Stored data entries:
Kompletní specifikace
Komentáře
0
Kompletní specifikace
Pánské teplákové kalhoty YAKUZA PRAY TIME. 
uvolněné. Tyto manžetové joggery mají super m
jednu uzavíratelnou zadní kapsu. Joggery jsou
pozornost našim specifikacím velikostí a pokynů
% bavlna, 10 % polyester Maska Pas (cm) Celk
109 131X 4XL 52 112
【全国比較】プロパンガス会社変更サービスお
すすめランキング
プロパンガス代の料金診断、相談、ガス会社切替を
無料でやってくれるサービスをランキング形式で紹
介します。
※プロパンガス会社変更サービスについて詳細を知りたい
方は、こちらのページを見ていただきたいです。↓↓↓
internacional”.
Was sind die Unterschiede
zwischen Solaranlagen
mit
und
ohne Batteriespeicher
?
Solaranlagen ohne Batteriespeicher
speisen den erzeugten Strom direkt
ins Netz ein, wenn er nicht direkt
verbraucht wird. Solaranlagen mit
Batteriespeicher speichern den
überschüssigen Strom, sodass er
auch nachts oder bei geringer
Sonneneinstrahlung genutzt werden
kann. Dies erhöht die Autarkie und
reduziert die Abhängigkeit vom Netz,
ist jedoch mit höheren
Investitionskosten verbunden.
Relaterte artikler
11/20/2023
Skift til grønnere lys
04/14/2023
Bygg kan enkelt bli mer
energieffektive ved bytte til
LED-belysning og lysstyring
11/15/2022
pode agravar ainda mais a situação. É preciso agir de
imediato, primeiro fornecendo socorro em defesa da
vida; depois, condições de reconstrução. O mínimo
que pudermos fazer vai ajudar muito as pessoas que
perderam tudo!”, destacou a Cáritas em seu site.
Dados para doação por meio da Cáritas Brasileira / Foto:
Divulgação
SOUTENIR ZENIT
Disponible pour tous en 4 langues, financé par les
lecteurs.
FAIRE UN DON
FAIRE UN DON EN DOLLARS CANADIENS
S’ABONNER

*Problem details*:
Extract exactly the leading lines of the data, stopping at and including the line with "imediato, primeiro fornecendo".

*Solution to the exercise*:
Kompletní specifikace
Komentáře
0
Kompletní specifikace
Pánské teplákové kalhoty YAKUZA PRAY TIME. 
uvolněné. Tyto manžetové joggery mají super m
jednu uzavíratelnou zadní kapsu. Joggery jsou
pozornost našim specifikacím velikostí a pokynů
% bavlna, 10 % polyester Maska Pas (cm) Celk
109 131X 4XL 52 112
【全国比較】プロパンガス会社変更サービスお
すすめランキング
プロパンガス代の料金診断、相談、ガス会社切替を
無料でやってくれるサービスをランキング形式で紹
介します。
※プロパンガス会社変更サービスについて詳細を知りたい
方は、こちらのページを見ていただきたいです。↓↓↓
internacional”.
Was sind die Unterschiede
zwischen Solaranlagen
mit
und
ohne Batteriespeicher
?
Solaranlagen ohne Batteriespeicher
speisen den erzeugten Strom direkt
ins Netz ein, wenn er nicht direkt
verbraucht wird. Solaranlagen mit
Batteriespeicher speichern den
überschüssigen Strom, sodass er
auch nachts oder bei geringer
Sonneneinstrahlung genutzt werden
kann. Dies erhöht die Autarkie und
reduziert die Abhängigkeit vom Netz,
ist jedoch mit höheren
Investitionskosten verbunden.
Relaterte artikler
11/20/2023
Skift til grønnere lys
04/14/2023
Bygg kan enkelt bli mer
energieffektive ved bytte til
LED-belysning og lysstyring
11/15/2022
pode agravar ainda mais a situação. É preciso agir de
imediato, primeiro fornecendo socorro em defesa da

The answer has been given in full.